Strasbourg: Les microbrasseries doivent-elles craindre l'arrivée de la Fischer d'Heineken 100% alsacienne?
ECONOMIE Avec le lancement de la «Fischer aux trois houblons alsaciens», le mastodonte Heineken vient jouer sur la «hype» de la bière locale. Au grand dam des brasseries artisanales ? «20 Minutes» fait le point…
La bière n’échappe pas à la tendance. Depuis quelques années déjà, côté consommation, la mode revient au local. Et aujourd’hui, même les mastodontes s’y mettent. Avec sa « Fischer trois houblons alsaciens » lancée mercredi, le groupe Heineken, plus grand brasseur français, se laisse aussi tenter par cette hype.
Présentée « 100 % alsacienne », la nouvelle Fischer vise donc à renforcer l’ancrage de la marque. En ciblant de nouveaux consommateurs ? La question se pose, avec un atout local que l’on imagine plutôt tenu jusque-là par les nombreuses brasseries artisanales de la région. Alors, le marché de la « bière faite à la maison » est-il mis sous pression ?
Une nouvelle participation à l’attrait grandissant pour la bière
« Mais ce créneau n’appartient à aucune brasserie », coupe d’emblée Eric Trossat, le créateur bas-rhinois d’Uberach et désormais président des brasseurs d’Alsace. Suivi de son confrère Christian Artzner, de la Perle : « On peut être artisan et travailler avec des ingrédients étrangers, ou être industriel et travailler avec des produits de proximité. »
A leurs yeux, l’idée des leaders participe plutôt un peu plus au redéveloppement de la bière en France, comme en atteste une belle croissance ces dernières années. « L’intérêt est de plus en plus grand, on le voit dans les manifestations, dans les bars, illustre Benjamin Pastwa de la Bendorf.

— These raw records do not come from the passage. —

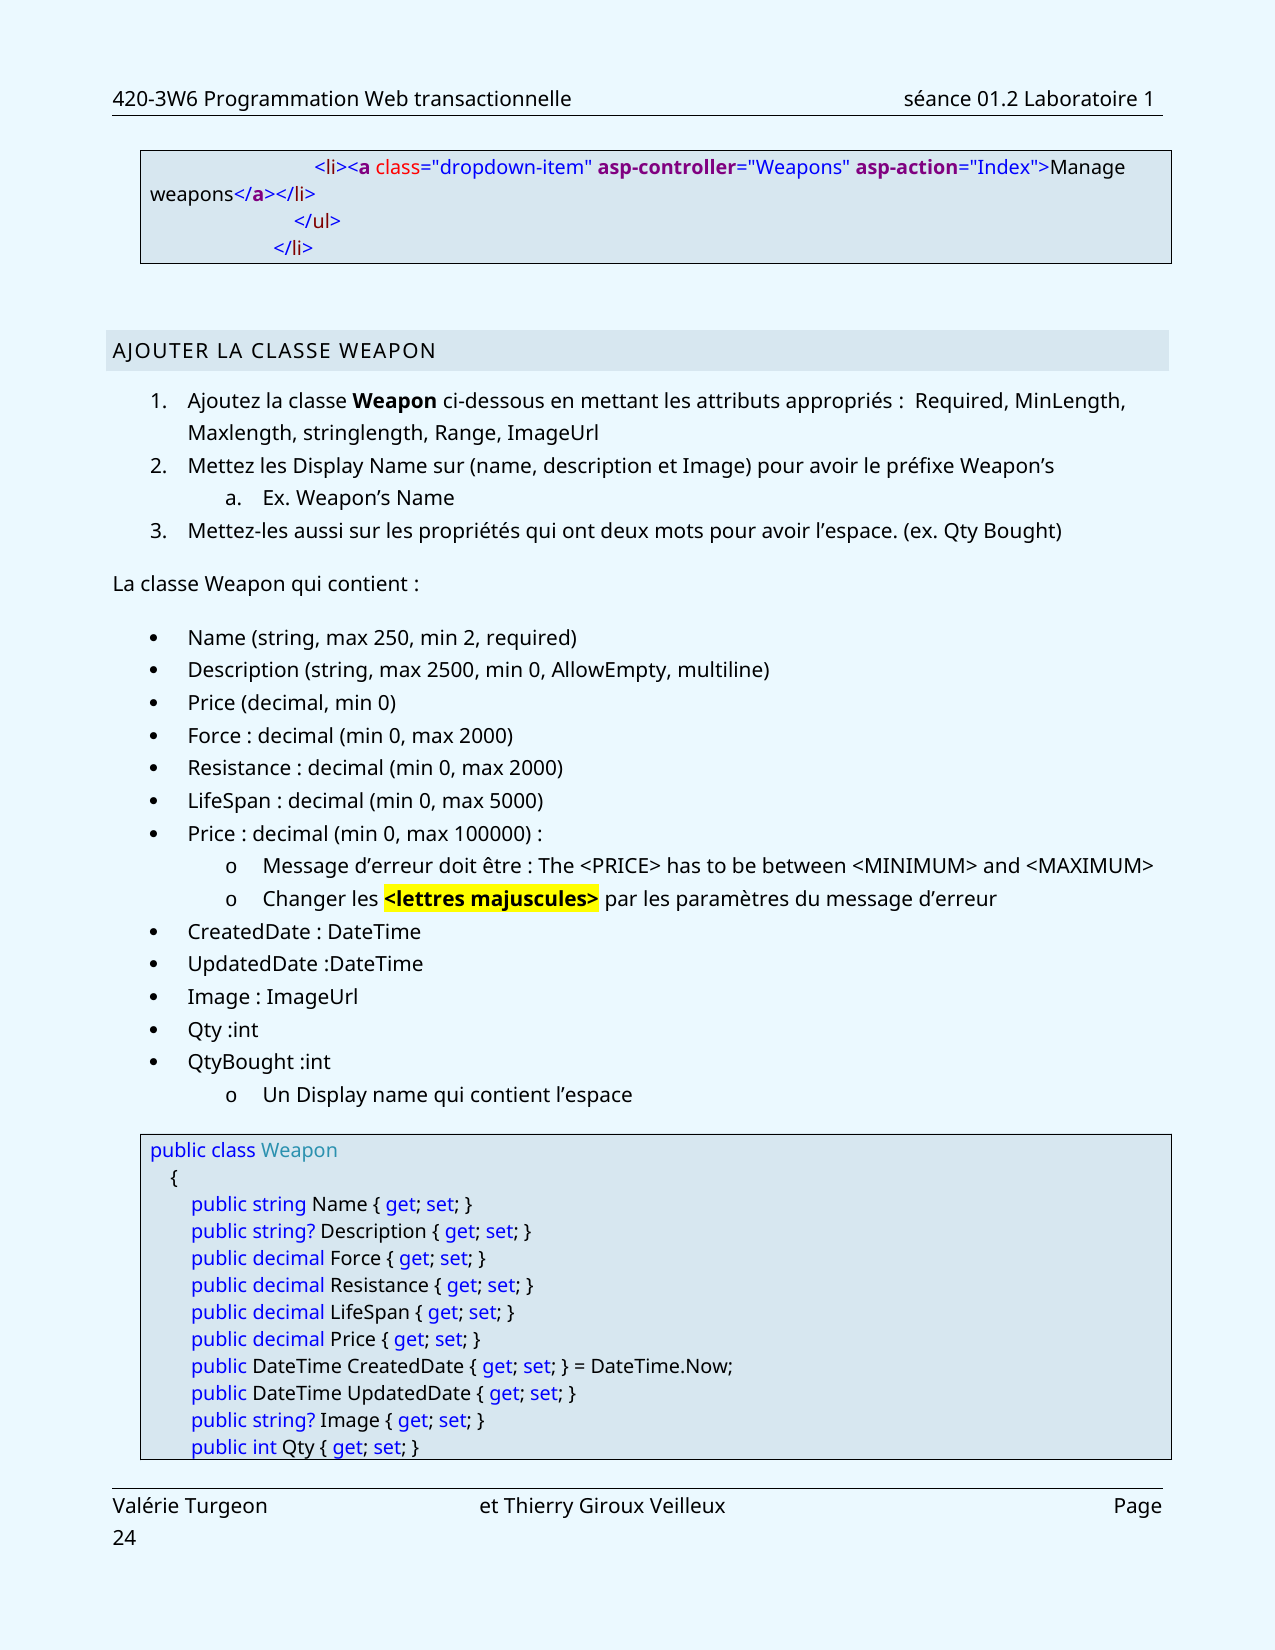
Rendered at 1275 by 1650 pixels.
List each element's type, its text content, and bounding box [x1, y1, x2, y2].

list Mettez-les aussi sur les propriétés qui ont deux mots pour avoir l’espace. (ex. Qty Bought) [150, 516, 1163, 544]
list Ajoutez la classe Weapon ci-dessous en mettant les attributs appropriés : Required, MinLength, Maxlength, stringlength, Range, ImageUrl [150, 386, 1163, 447]
list Price : decimal (min 0, max 100000) : [150, 819, 1163, 847]
list Price (decimal, min 0) [150, 688, 1163, 717]
text public string? Description { get; set; } [141, 1214, 1171, 1241]
text La classe Weapon qui contient : [112, 569, 1163, 598]
list Name (string, max 250, min 2, required) [150, 623, 1163, 651]
text public string? Image { get; set; } [141, 1403, 1171, 1430]
list QtyBought :int [150, 1047, 1163, 1076]
list Force : decimal (min 0, max 2000) [150, 721, 1163, 749]
text </ul> [141, 204, 1171, 231]
text <li><a class="dropdown-item" asp-controller="Weapons" asp-action="Index">Manage weapons</a></li> [141, 151, 1171, 204]
list Resistance : decimal (min 0, max 2000) [150, 753, 1163, 782]
list Ex. Weapon’s Name [225, 483, 1163, 512]
text public DateTime CreatedDate { get; set; } = DateTime.Now; [141, 1349, 1171, 1376]
list Un Display name qui contient l’espace [225, 1080, 1163, 1108]
list CreatedDate : DateTime [150, 917, 1163, 945]
list Message d’erreur doit être : The <PRICE> has to be between <MINIMUM> and <MAXIMUM> [225, 851, 1163, 880]
list Description (string, max 2500, min 0, AllowEmpty, multiline) [150, 656, 1163, 684]
list LifeSpan : decimal (min 0, max 5000) [150, 786, 1163, 814]
list Image : ImageUrl [150, 982, 1163, 1011]
text public decimal Resistance { get; set; } [141, 1268, 1171, 1295]
text </li> [141, 231, 1171, 263]
text public int Qty { get; set; } [141, 1430, 1171, 1459]
text public decimal Price { get; set; } [141, 1322, 1171, 1349]
text public decimal Force { get; set; } [141, 1241, 1171, 1268]
list Mettez les Display Name sur (name, description et Image) pour avoir le préfixe Weapon’s [150, 451, 1163, 479]
text public DateTime UpdatedDate { get; set; } [141, 1376, 1171, 1403]
text public class Weapon [141, 1135, 1171, 1161]
list UpdatedDate :DateTime [150, 949, 1163, 978]
list Qty :int [150, 1015, 1163, 1043]
list Changer les <lettres majuscules> par les paramètres du message d’erreur [225, 884, 1163, 913]
subtitle Ajouter la classe Weapon [112, 336, 1163, 365]
text public string Name { get; set; } [141, 1187, 1171, 1214]
text public decimal LifeSpan { get; set; } [141, 1295, 1171, 1322]
text { [141, 1161, 1171, 1187]
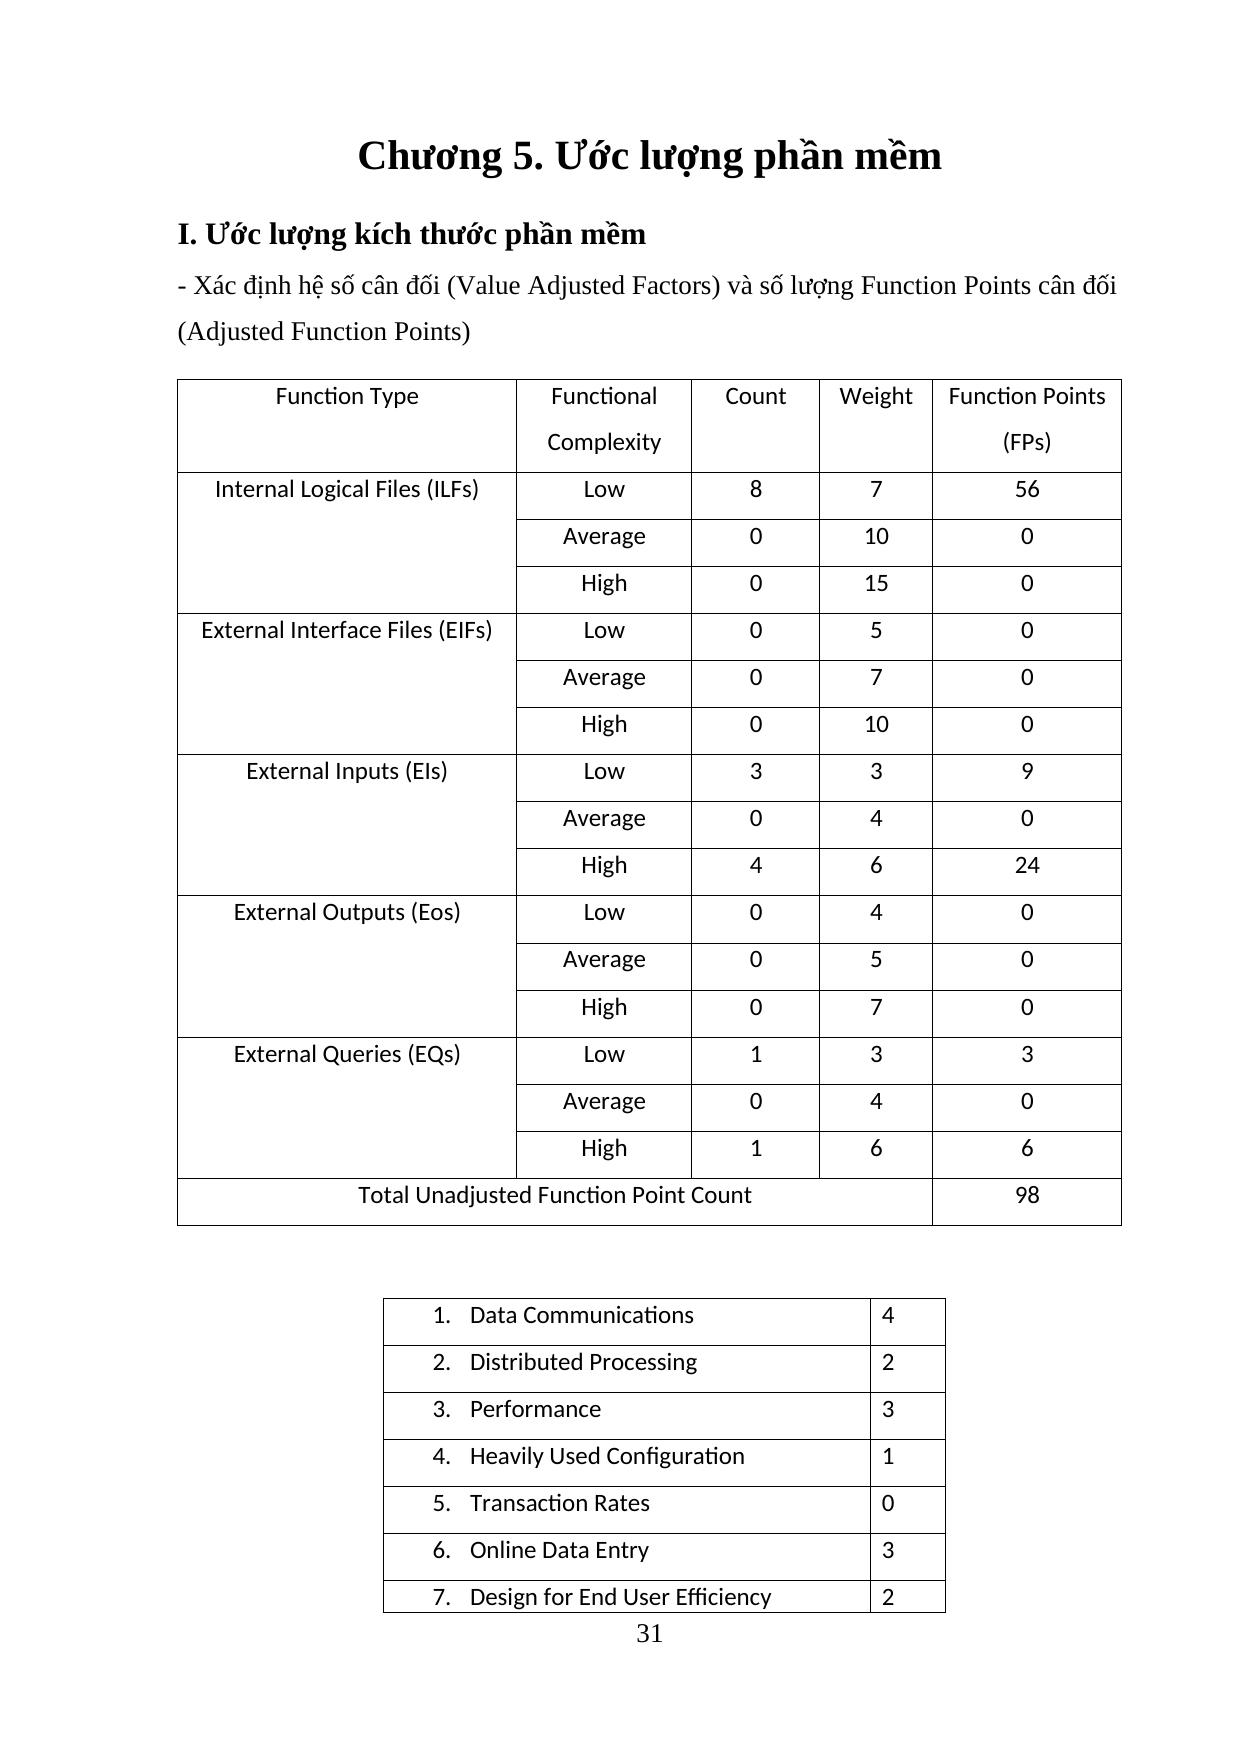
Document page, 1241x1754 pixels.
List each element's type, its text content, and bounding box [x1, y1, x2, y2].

Les gens s’intéressent au local et aux goûts nouveaux. »
Des retombées même possibles pour les petites brasseries
Devant des perspectives jugées encore énormes, cette nouvelle Fischer offrirait ainsi une émulation nouvelle afin d’aider le milieu à se dynamiser encore. « Il y a une demande qui nous est favorable, il y a de la place pour tous », embraye Pascal Sabrié, président de Heineken France stratégiquement implanté en Alsace, dans le Nord et à Marseille
Le créneau n’est d’ailleurs pas exactement le même. « On fait un travail très qualitatif sur les matières premières bios pour avoir un produit artisanal et respectueux de l’environnement », justifie Benjamin Pastwa. Loin de la concurrence, l’ensemble des acteurs interrogés insistent plutôt sur la complémentarité des gros et des petits.
Avec un intérêt commun pour l’avenir : « Ces groupes restent les premiers acteurs du marché et pourraient amener les consommateurs de bières traditionnelles de toute la France à l’artisanale, reprend Eric Trossat. Et ce sont des gens que l’on ne pourrait peut-être jamais toucher. » Dans ce cas, les microbrasseries pourraient profiter des retombées.
L’innovation côté houblons possible par l’investissement des gros
Et pas seulement côté clientèle. Car les petites brasseries ont aujourd’hui du mal à faire parvenir toutes leurs matières premières d’Alsace. Passant par une des grosses malteries françaises, la Bendorf fait par exemple venir son orge biologique de la Beauce, au sud de Paris. « Il faudrait en faire avoir sa propre malterie », termine Benjamin Pastwa.
Sauf que les microbrasseries, dont la volonté est essentiellement pourtant de se rapprocher du 100 % local, ne produisent pas d’assez gros volumes. La situation est enfin la même avec les houblons, dont les différentes variétés ne sont pour certains par assez nombreuses en Alsace pour proposer suffisamment d’arômes différents.
Président du Comptoir Agricole - qui représente tous les producteurs de houblon d’Alsace et 96 % de la production française - partenaire de Fischer, Marc Moser contextualise : « Il nous faut des années de recherche pour créer une variété. » L’innovation passe par les gros moyens d’investissement. Mais elle reviendra ensuite à tous.